EXERCISE:
Go through the records and report each line in which the word "tail" occurs.

INPUT RECORDS:
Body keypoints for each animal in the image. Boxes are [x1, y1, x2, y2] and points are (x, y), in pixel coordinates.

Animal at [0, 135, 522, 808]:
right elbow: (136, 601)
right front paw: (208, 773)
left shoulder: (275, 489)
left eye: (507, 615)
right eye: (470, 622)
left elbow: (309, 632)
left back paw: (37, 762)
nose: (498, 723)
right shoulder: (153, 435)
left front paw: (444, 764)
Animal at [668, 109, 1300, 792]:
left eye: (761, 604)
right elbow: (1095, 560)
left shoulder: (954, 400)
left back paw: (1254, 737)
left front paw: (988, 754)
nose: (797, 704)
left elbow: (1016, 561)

...

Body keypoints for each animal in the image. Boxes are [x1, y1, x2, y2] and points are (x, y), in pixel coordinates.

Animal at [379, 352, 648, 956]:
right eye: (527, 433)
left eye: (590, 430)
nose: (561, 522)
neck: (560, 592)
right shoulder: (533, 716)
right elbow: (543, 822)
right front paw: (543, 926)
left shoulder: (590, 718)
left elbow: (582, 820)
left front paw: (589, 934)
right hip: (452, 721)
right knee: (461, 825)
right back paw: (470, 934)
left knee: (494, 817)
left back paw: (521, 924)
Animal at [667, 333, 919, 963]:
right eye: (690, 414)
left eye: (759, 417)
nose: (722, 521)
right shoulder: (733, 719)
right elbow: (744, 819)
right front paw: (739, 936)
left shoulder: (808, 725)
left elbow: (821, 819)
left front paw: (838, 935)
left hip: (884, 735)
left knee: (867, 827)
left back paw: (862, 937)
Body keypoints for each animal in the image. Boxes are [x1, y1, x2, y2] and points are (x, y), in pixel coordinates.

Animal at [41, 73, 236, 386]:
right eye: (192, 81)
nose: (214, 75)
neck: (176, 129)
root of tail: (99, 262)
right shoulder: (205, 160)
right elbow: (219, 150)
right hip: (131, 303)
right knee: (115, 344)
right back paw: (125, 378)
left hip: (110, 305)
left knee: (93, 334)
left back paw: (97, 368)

...

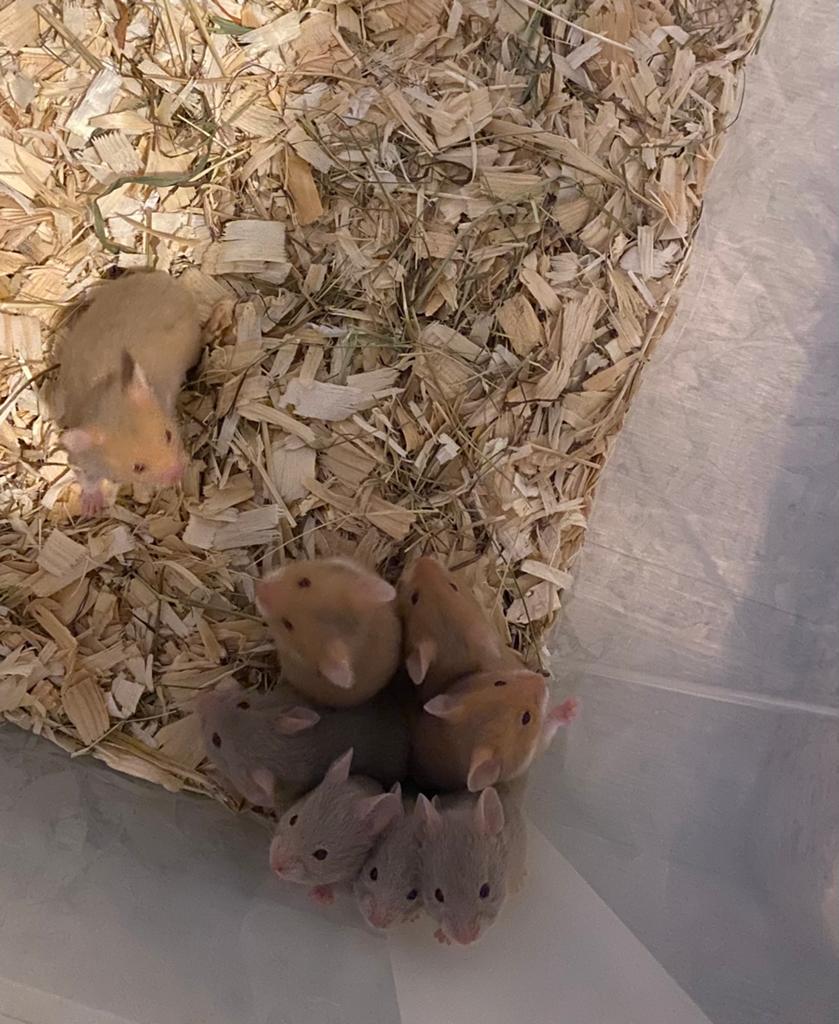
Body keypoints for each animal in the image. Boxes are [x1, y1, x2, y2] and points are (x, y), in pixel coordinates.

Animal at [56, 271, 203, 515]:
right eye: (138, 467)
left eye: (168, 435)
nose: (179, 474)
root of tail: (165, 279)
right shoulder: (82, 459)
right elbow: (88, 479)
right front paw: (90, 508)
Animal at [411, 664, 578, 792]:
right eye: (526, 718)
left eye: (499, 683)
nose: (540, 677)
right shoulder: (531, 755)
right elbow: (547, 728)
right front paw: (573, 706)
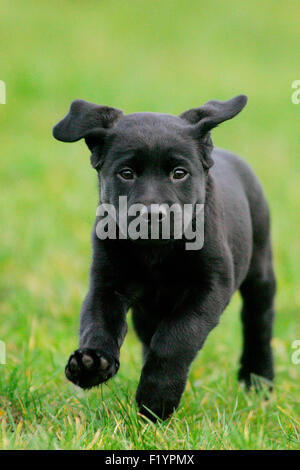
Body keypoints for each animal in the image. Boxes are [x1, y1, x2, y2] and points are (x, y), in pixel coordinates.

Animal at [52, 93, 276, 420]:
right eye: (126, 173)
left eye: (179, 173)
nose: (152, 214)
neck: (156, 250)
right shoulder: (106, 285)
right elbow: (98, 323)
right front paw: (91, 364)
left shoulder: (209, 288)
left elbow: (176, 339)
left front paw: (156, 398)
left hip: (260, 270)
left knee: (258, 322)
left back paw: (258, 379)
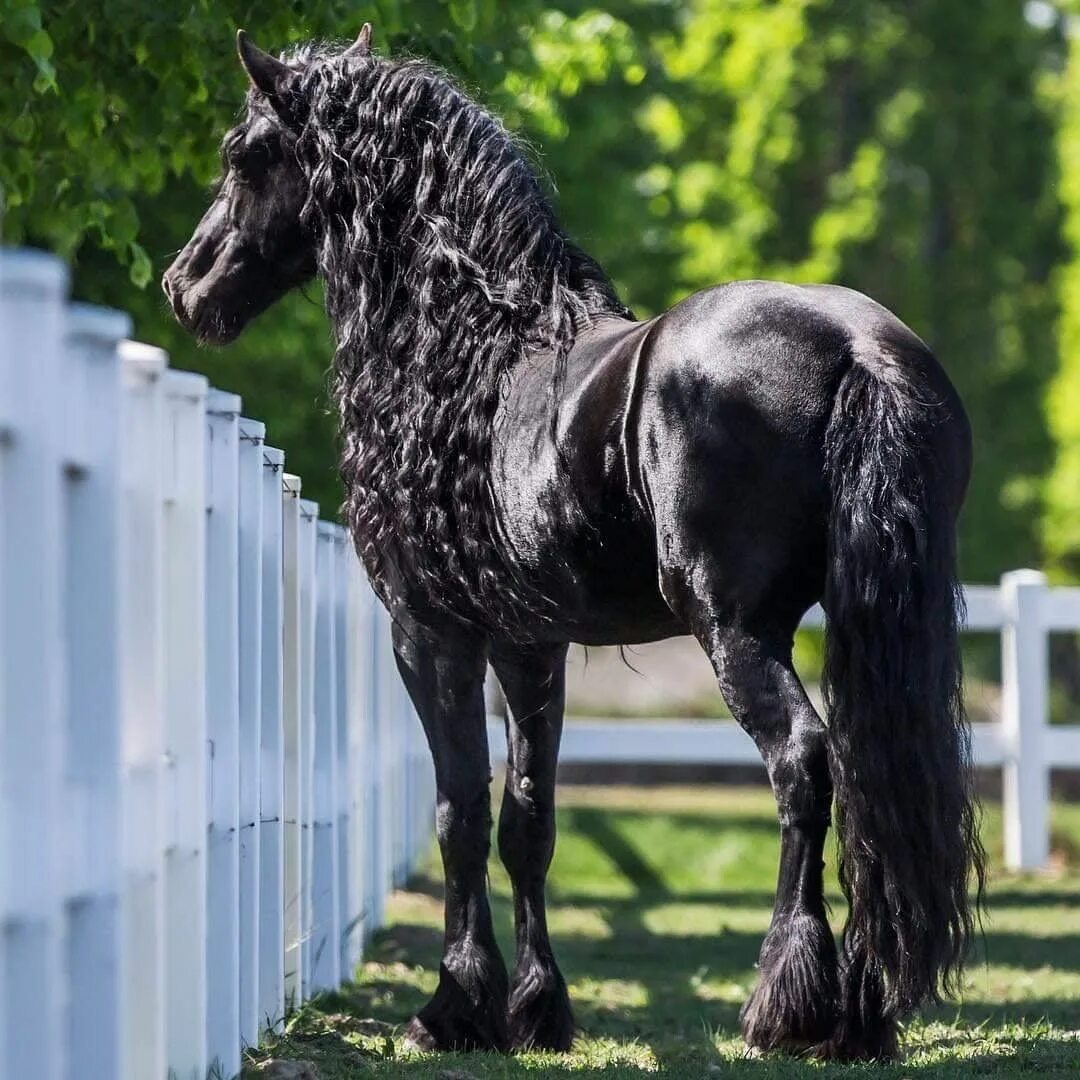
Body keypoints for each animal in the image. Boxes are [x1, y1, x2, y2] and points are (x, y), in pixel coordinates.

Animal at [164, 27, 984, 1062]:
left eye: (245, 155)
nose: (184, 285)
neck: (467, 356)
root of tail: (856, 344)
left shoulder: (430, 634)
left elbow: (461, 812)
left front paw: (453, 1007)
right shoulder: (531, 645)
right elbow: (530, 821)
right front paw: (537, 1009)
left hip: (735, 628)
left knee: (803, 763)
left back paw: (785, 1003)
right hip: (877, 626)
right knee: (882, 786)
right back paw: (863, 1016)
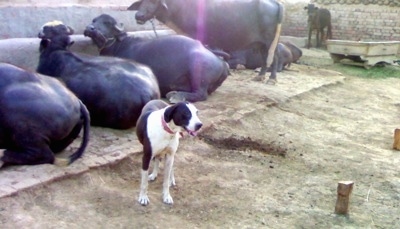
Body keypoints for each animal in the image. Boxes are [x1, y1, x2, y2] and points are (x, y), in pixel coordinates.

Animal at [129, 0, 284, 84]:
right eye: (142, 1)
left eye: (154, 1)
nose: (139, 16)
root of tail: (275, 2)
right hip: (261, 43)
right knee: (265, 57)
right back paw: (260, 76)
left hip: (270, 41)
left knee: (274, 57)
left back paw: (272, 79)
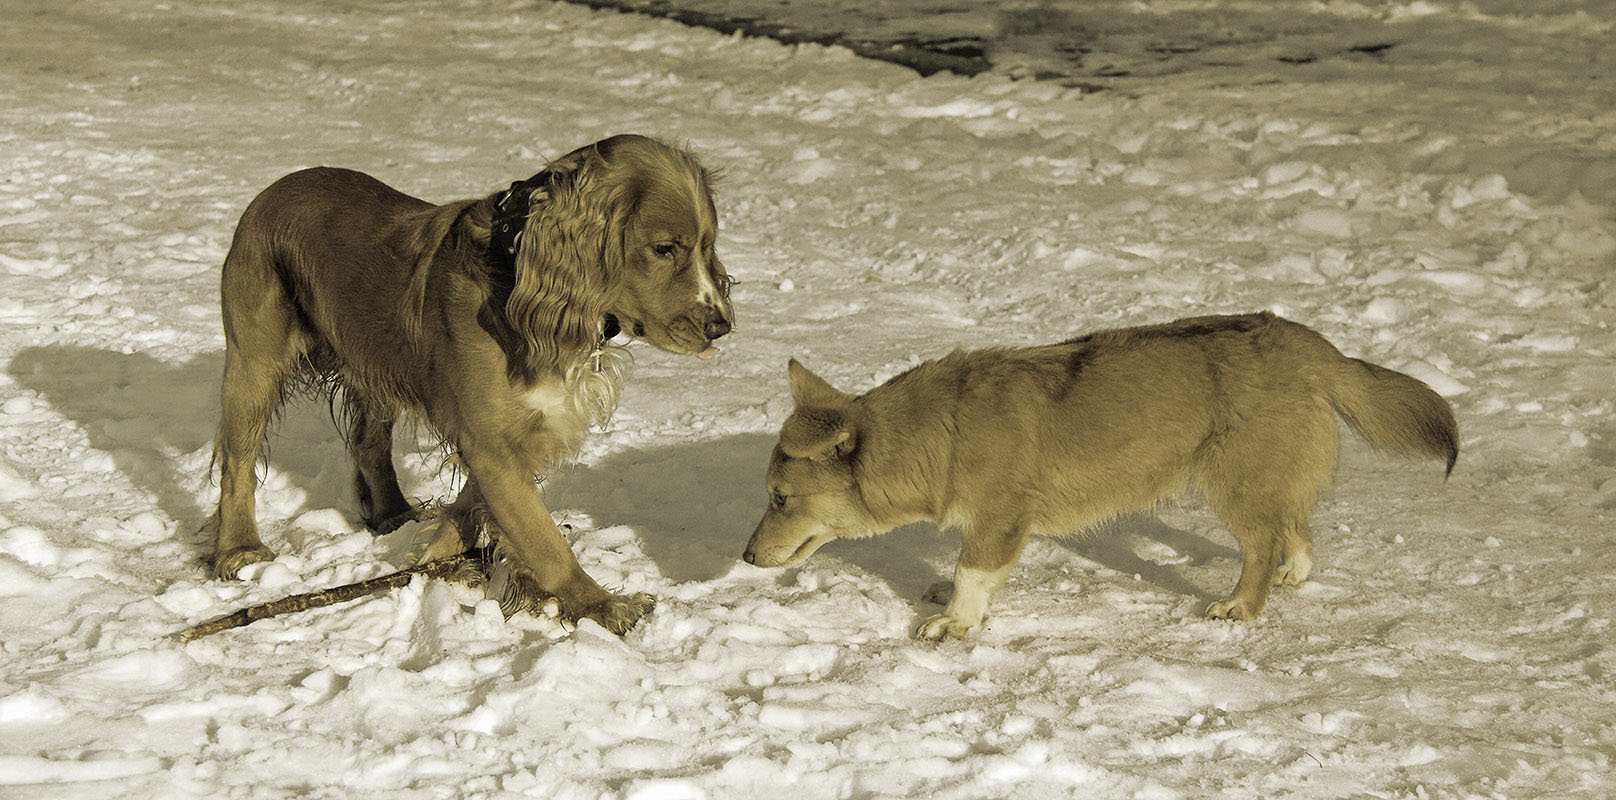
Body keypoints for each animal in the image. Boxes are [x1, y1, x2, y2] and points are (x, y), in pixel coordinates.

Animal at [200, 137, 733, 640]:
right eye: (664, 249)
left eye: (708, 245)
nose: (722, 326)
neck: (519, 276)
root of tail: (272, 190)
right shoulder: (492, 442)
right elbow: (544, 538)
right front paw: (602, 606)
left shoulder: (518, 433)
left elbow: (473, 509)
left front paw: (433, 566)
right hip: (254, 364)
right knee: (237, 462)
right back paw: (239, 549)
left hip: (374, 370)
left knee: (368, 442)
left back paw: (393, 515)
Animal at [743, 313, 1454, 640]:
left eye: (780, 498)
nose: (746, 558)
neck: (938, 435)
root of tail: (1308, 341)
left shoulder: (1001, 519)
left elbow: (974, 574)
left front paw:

EXERCISE RESULT:
root of tail: (99, 262)
root of tail: (165, 279)
root of tail: (856, 344)
root of tail: (275, 2)
root of tail: (272, 190)
root of tail: (1308, 341)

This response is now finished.